:: Your task ::
Your answer should consist of the lines in the following data that contain "serious".

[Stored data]
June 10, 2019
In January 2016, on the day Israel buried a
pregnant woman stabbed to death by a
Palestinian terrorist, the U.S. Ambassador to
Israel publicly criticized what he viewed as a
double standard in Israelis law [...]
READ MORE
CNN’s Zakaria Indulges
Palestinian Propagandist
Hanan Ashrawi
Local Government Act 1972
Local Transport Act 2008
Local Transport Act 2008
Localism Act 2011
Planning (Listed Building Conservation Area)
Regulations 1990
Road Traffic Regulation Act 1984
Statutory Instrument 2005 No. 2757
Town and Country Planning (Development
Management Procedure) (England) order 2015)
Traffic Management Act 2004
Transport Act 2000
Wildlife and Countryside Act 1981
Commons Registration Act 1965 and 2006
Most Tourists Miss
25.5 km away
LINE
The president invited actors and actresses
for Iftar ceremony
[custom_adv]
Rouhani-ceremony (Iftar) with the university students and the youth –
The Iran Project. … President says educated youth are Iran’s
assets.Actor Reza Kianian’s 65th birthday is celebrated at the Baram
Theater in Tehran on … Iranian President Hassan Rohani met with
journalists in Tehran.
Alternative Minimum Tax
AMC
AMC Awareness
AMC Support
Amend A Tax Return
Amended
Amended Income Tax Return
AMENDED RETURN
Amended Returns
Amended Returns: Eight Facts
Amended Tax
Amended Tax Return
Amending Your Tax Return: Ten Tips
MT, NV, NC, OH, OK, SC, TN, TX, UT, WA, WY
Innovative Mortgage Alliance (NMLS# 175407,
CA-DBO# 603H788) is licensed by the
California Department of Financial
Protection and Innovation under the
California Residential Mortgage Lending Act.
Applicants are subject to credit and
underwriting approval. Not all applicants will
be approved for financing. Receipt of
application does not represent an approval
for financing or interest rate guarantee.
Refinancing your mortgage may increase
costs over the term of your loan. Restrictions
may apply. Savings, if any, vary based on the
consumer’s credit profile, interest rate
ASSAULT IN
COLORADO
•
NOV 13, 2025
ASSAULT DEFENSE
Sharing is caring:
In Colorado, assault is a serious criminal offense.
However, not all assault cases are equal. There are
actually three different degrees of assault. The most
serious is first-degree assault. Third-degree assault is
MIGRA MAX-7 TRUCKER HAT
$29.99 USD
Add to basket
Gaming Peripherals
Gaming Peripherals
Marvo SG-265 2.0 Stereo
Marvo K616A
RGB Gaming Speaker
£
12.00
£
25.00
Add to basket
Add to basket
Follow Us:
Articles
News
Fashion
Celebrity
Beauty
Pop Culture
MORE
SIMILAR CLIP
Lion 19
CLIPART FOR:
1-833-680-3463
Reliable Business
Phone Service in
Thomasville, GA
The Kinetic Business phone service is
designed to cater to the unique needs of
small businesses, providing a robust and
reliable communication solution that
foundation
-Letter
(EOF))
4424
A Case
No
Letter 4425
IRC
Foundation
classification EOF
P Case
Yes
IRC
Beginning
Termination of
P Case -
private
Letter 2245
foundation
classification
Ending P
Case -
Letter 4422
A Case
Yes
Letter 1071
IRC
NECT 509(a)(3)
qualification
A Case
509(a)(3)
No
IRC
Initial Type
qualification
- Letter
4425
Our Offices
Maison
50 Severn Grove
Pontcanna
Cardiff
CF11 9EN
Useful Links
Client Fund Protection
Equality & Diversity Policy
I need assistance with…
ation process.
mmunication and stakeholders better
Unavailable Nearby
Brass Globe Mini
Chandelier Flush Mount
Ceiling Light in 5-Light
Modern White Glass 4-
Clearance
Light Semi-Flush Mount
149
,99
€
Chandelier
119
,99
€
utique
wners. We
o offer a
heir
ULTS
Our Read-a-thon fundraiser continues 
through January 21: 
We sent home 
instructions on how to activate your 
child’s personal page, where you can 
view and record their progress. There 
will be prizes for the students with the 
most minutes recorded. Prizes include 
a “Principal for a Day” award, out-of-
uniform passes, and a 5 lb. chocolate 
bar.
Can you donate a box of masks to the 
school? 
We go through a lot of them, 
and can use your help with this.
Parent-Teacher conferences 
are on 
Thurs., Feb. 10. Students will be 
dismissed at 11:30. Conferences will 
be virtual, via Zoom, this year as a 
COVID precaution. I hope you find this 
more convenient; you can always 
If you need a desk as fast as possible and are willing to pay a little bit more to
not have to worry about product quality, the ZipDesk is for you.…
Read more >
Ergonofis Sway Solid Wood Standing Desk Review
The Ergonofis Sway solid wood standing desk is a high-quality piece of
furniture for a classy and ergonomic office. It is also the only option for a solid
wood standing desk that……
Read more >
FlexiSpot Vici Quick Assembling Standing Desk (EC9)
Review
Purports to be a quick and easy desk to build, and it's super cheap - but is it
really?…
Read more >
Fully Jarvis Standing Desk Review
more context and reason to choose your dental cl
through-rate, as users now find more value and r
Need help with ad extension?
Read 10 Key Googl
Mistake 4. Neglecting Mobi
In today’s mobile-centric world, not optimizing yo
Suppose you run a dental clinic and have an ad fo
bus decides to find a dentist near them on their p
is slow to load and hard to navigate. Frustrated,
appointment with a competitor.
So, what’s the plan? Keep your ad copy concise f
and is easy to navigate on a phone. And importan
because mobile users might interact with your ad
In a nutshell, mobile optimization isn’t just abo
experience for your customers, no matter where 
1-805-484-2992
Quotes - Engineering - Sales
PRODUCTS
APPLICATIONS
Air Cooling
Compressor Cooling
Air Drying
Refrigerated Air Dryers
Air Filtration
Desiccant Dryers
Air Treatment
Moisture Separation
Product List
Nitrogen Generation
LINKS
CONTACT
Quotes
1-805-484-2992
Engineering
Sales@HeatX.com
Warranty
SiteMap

:: Output below ::
In Colorado, assault is a serious criminal offense.
serious is first-degree assault. Third-degree assault is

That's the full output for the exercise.